Der Herr der Bälle
„Real PingPong is not played for trophy. It is played in the shadows, in the park alleys and in the back rooms for hard cash and cheap ugly women!"
(Master Wong)
Im August bzw. September des letzten Jahres kam mit „Balls of Fury" unter der Regie von Ben Garant (z.B. Co-Autor für „Nachts im Museum") eine vollkommen überdrehte, brachial komische Komödie in die Kinos, bei der es leider noch nicht sicher ist, ob wir sie in deutschen Lichtspielhäusern überhaupt zu sehen bekommen. Derzeit ist in Deutschland leider nur der durchaus hörenswerte Soundtrack erhältlich. „Balls of Fury" ist eigentlich mit nichts zu vergleichen. Den Streifen kann man vielleicht am ehesten noch beschreiben als eine Parodie auf Bruce Lees „Der Mann mit der Todeskralle" (1973) im Tischtennis-Kostüm. Der Titel „Balls of Fury" lässt sich vermutlich am ehesten noch ins Deutsche übersetzen mit „Tischtennisbälle außer Rand und Band" - dies klingt komisch und ist es auch. Leider ist es mir nicht möglich, den Titel näher zu beschreiben, denn wie der Film an sich, so ist auch der Titel im wahrsten Sinne des Wortes unbeschreiblich.
Der Streifen beginnt mit äußerst authentischen Bildern, die original Aufnahmen gleichen, mit dem Halbfinale im Tischtennis der olympischen Spielen in Seoul 1988. Vorher wurde bereits der junge 12-jährige Protagonist Randy Daytona (hier noch dargestellt von Brett Delbuono), ein wahres Wunderkind des Pingpong, quasi der Mozart der weißen Bälle in einer Art Homevideo - Kollage gemischt mit Talk-Show - Auftritten dem Zuschauer vorgestellt: „Randy, the eyes of all America and, indeed, the eyes of the entire world will be on you tonight". Als Betrachter wird man wirklich verleitet zu glauben, dass derartig rasante Tischtennisballwechsel (vor allem mit sich selbst als Gegner) durchaus möglich sind und sich die Ereignisse damals - ist ja schon 20 Jahre her - wirklich so zugetragen haben.
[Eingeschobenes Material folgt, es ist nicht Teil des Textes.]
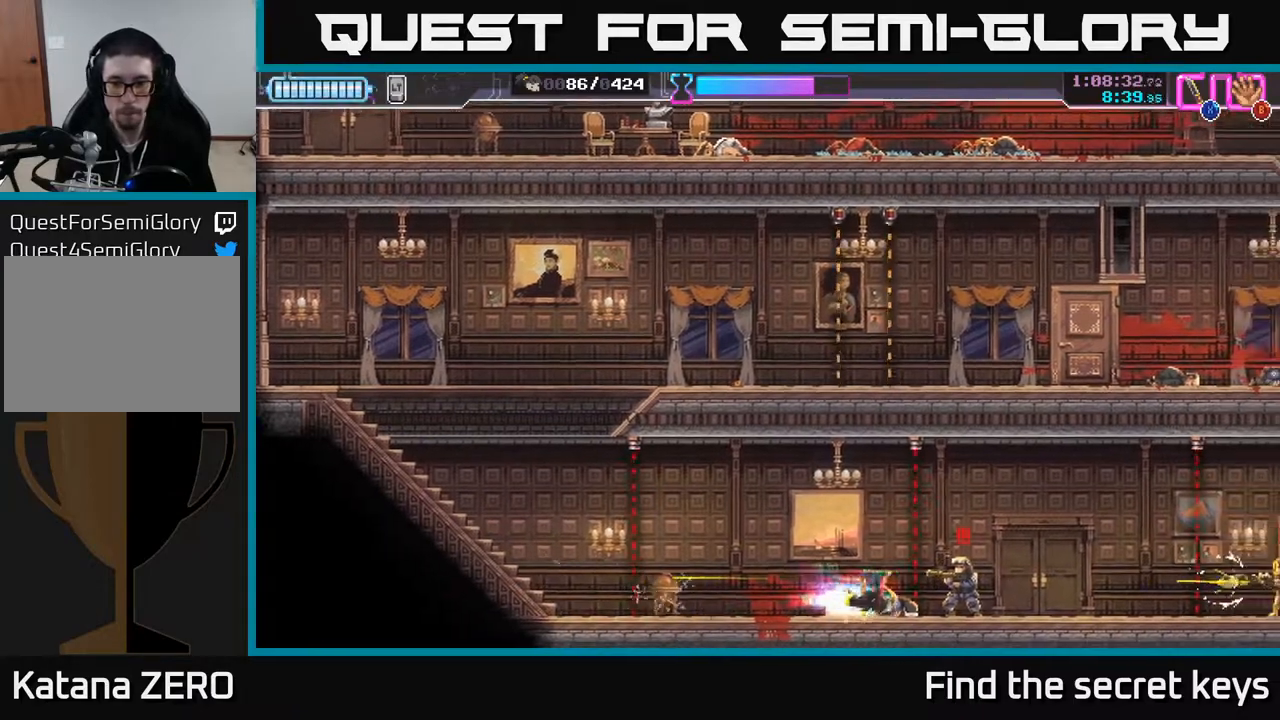
{"buttons": ["X"], "left_stick": "right", "right_stick": "center", "events": [[17, "X", "down"], [50, "R2", "up"], [133, "X", "up"], [183, "X", "down"], [400, "X", "up"], [467, "X", "down"]]}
Der Druck auf Randy, dem Amerikanischen Held, ist bei den olympischen Spielen gewaltig, und so geschieht das Unvermeidliche. Die Angst Randys wird noch bestärkt durch seinen Vater und Trainer Sergeant Daytona von der US Marine (gespielt von Robert Patrick) der obwohl er versprochen hatte es nicht zu tun, auf seinen Sohn gewettet hat. Kein geringerer als der deutsche Karl Wolfschtagg (gespielt von Thomas Lennon) ist Randys Gegner. Karl Wolfschtagg ist der typische Klischee-Deutsche: strohblond, wild, ungestüm, mit Nazihaften - Zügen; ebenso so wie man sich eigentlich einen Wrestler vorstellen würde, der zu oft auf den Kopf gefallen ist. Leider handelt es sich hier nicht um eine Form von Ringen, sondern um die eigentlich elegant - flinke Sportart Tischtennis, was die Situation wirklich überdreht und komisch wirken lässt. Bereist während des ersten, intensiv geführten Ballwechsels nimmt das Match ein tragisches Ende, als Rany zu weit nach hinten gedrängt wird, über die Bande fällt und bewusstlos liegen bleibt. Man erfährt noch, dass sein Vater von den Leuten, bei denen er die Wette abgeschlossen hat, ermordet wurde. Die Nachrichten titeln nach der Niederlage: „He returns to America - a life with shame!"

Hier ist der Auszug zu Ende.